The `sub()` Method is searches for an expression and replaces it.

It is equivalent to `CTRL + H` for most office suites.

In [1]:
import re

In [2]:
namesRegex = re.compile(r'Agent \w+')

In [3]:
namesRegex.findall('Agent Alice gave the secret documents to Agent Bob')

['Agent Alice', 'Agent Bob']

In [4]:
namesRegex.sub('REDACTED', 'Agent Alice gave the secret documents to Agent Bob')

'REDACTED gave the secret documents to REDACTED'

From the above example, we are able to replace an agent's name with `REDACTED`.
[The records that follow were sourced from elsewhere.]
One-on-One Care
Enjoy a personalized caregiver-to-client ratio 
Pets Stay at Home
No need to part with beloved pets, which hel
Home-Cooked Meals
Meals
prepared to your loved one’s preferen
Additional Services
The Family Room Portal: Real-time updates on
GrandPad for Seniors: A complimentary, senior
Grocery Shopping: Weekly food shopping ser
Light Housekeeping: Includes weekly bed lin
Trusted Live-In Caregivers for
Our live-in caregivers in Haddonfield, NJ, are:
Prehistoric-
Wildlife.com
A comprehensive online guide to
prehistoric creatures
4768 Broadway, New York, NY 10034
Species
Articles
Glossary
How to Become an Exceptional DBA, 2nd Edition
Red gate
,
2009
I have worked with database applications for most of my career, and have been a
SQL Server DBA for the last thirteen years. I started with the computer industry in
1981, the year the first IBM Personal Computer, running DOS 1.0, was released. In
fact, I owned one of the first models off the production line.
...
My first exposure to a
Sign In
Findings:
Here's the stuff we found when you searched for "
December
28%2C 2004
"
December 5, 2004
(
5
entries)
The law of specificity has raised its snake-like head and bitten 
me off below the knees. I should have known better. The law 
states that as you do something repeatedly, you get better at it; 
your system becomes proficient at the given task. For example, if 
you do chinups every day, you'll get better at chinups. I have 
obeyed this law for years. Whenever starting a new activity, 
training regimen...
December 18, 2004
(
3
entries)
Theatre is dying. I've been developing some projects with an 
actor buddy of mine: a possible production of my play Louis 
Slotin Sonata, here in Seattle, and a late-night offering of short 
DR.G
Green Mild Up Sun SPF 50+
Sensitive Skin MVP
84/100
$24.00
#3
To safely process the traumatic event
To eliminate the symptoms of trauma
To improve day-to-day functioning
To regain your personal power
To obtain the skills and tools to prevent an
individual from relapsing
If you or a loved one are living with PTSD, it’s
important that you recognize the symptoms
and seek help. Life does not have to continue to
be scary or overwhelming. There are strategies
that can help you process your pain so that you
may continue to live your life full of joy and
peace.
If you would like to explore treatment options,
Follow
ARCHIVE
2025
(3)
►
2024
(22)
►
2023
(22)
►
What if we wanted to keep the first letter of the agent's name?

In [5]:
'''
Group the first letter of the agent's name and the rest of the name can be included as 0 or more letters.
'''
namesRegex = re.compile(r'Agent (\w)\w*')

In [6]:
namesRegex.findall('Agent Alice gave the secret documents to Agent Bob')

['A', 'B']

In [7]:
namesRegex.sub(r'Agent \1****', 'Agent Alice gave the secret documents to Agent Bob')

'Agent A**** gave the secret documents to Agent B****'

The `verbose` methods allows the use of new lines and other white spaces to separate logical sections of the pattern.

In [None]:
re.compile(r'''
(\d\d\d-)|      # area code, without parenthesis with dash
(\d(\d\d\d\) )  # -or- area code with patenthesis and no dash
\d\d\d          # first 3 digits
-               # second dash
\d\d\d\d        # last 4 digits
\sx\d{2,4}      # extenstion, e.g. x1234
''', re.VERBOSE)

We can include multiple options of the regular expression with the pipe operator:

In [None]:
re.compile(r'''
(\d\d\d-)|      # area code, without parenthesis with dash
(\d(\d\d\d\) )  # -or- area code with patenthesis and no dash
\d\d\d          # first 3 digits
-               # second dash
\d\d\d\d        # last 4 digits
\sx\d{2,4}      # extenstion, e.g. x1234
''', re.IGNORECASE | re.DOTALL | re.VERBOSE)